Ooievaarsnest is a neighborhood in Eindhoven, Netherlands. The neighborhood is located  in the quarter of Oud Kasteel and district of Gestel, in the extreme southwest of the city and adjoins the southwestern city limits. It is separated from Veldhoven only by the A2 motorway.

The name of the neighborhood literally means "stork's nest". The neighborhood was named after a 15th-century farm that was located within the area. This farm was torn down around 1970 to make way for new housing, after which housing construction commenced around 1975. Construction started with the Ontginningsweg (litt. Land reclamation road), which was originally laid as a service road for construction vehicles, and moved outward from there in two directions.

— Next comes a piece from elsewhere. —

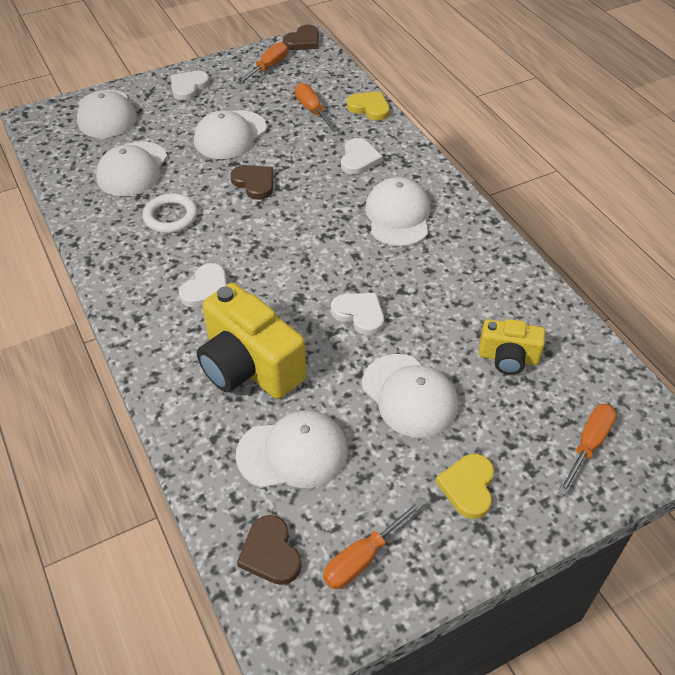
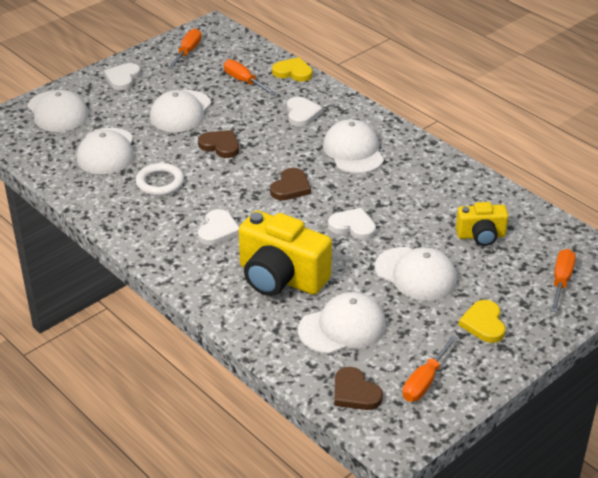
camera: 15 degrees left, 10 degrees down
(303, 41) = (209, 26): brown heart -> brown heart (290, 187)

Houses in the area were built as purchased housing from the start (i.e. no rental housing was ever planned or zoned) and the neighborhood was planned to be a mixture of housing intended for middle class and higher income families. As a rule of thumb property sizes and pricing increase from north to south in the neighborhood, with somewhat smaller row houses in Elswout (on the northern end), through somewhat larger row houses and gardens around the Twickel and Warmelo, through to small villas on Herinkhave and Hunenborg (which are also nominally on the waterfront of the local ponds). As of 2010, the average value of neighborhood houses for tax purposes (the WOZ-waarde) is €464,000 .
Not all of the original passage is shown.